Our first campaign was done as a beta playtest for Hebanon Games’ upcoming RPG Red Markets (http://hebanon.blogspot.com/). None of us had an established gaming group that wanted to play Red Markets but we all wanted to take part in the closed beta. Our team first met on the Role Playing Public Radio forums, after I posted to the forum a suggestion that people should band together and play the game online.I was lucky to have Aaron, Ethan, and Laura respond, and the rest is history.

Now with our group set, our discussion fell to creating the world of our campaign. Red Markets’ system allows the players and GM to collaborate on their base of operations. As Ethan is on the side of the country that serves as the playable area in Red Markets, his home state of Missouri seemed like a good place to base our Enclave out of. We took to Google Earth, and they agreed that a place along a river or lake would work well. They settled on the serpentine Lake of the Ozarks. While checking it, we spotted the small Village of Four Seasons. Struck by the absurdity of naming a post apocalyptic city after a fancy hotel, our Enclave’s name and location were decided upon.

With our characters and Enclave out of the way, it fell to me as GM to create the scenarios for them to play in. Red Markets provides a random roll table to set up scenarios, so it seemed prudent to test these rules. My rolls gave me a job for energy goods. Not knowing what would make sense for the middle of Missouri, I searched Google and found a website for the Missouri Department of Energy, which said that coal is a major part of Missouri’s energy needs. Modifying my search to ‘Coal Production in Missouri,’ I found a page from the Missouri Department of Natural Resources. The Department asked people to provide old maps for abandoned underground coal mines, showing a map of the Little Pittsburg Coal Mine of Lingo, Missouri, originally surveyed in 1890 as a sample. (http://dnr.mo.gov/geology/geosrv/coalminemaps.htm) Such a striking and clear concept gave me all I needed to make a job for our heroes to partake in.

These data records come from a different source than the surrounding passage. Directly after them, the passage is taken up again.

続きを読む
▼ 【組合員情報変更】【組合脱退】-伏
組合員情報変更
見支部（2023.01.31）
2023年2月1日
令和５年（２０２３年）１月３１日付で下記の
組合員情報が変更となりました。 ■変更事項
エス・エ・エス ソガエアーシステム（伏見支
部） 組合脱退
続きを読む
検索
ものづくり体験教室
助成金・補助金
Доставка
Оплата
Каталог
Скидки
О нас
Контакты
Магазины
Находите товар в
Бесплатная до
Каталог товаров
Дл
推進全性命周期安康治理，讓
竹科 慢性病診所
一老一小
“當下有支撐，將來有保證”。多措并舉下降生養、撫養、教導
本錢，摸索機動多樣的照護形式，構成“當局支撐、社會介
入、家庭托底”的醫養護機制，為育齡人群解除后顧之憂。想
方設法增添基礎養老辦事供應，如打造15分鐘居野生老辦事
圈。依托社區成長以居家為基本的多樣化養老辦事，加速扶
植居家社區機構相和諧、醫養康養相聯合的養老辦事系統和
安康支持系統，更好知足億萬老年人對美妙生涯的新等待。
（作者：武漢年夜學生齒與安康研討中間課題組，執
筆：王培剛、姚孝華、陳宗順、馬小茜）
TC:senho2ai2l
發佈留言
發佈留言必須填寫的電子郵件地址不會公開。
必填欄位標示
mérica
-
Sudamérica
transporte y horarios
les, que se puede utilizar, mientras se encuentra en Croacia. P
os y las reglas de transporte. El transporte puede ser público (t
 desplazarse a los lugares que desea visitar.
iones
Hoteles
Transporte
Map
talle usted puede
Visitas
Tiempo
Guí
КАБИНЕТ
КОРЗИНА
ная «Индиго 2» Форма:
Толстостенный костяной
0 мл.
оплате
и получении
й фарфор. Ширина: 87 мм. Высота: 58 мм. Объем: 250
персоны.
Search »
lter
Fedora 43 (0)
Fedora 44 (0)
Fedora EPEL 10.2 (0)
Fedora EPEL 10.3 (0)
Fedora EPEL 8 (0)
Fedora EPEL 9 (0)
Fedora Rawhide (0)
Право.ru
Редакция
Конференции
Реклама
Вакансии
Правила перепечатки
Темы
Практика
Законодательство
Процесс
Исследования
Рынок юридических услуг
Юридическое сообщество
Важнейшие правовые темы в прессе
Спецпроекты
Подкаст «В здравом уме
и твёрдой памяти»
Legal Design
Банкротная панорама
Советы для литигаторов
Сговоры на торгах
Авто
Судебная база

Their job in hand, I now had to provide a twist (as is also mandated in the rules.) My first thought was to trigger a mine collapse, but that seemed too deus ex machina and had the potential to kill my players with one set of bad rolls. My background is not in tabletop RPGs. I’ve only been playing games in these systems for the past four years. My background is mostly in video games, where one of the biggest tropes is boss fights. One of the creatures in Red Markets that had not (as of the beta) been fleshed out were ‘Aberrants,’ highly mutated zombies that could function as bosses. Taking a risk and some artistic license, I made an Aberrant for them to fight.

Perhaps my biggest lesson from this session is the importance of improvisation. Another facet of the Red Markets experience is the random Leg table. The GM places the jobsite for a session an arbitrary distance away using Legs: small vignettes or encounters along the way. I set out to make my own table for the purposes of our campaign, and had to think of 20 encounters. I was struck by the ability to use dogs as a companion in the game, so I created an encounter where the players meet a dog and have the choice to give it food to take back to its master. It was even written such that they did not have to meet the owner, but they followed the dog back. I had written no dialog or personality to this dog and its owner.

The only things I had written were that the owner, Anton, was the lone survivor of a group that failed their mission, whereupon he became a Latent, infected with the zombie virus but still human. So, naturally, they met the owner and had a tense encounter with him as they found he was infected and befriended him as he came to the realization that he was infected.

This one paragraph throw away NPC turned out to be the most important NPC in the game.

The thing I love the most about RPGs is the collaborative process. It should never be the GM forcing a story upon their players; it’s the GM and players working together to tell an amazing story. We hope you enjoy this session and the many more to come from Technical Difficulties.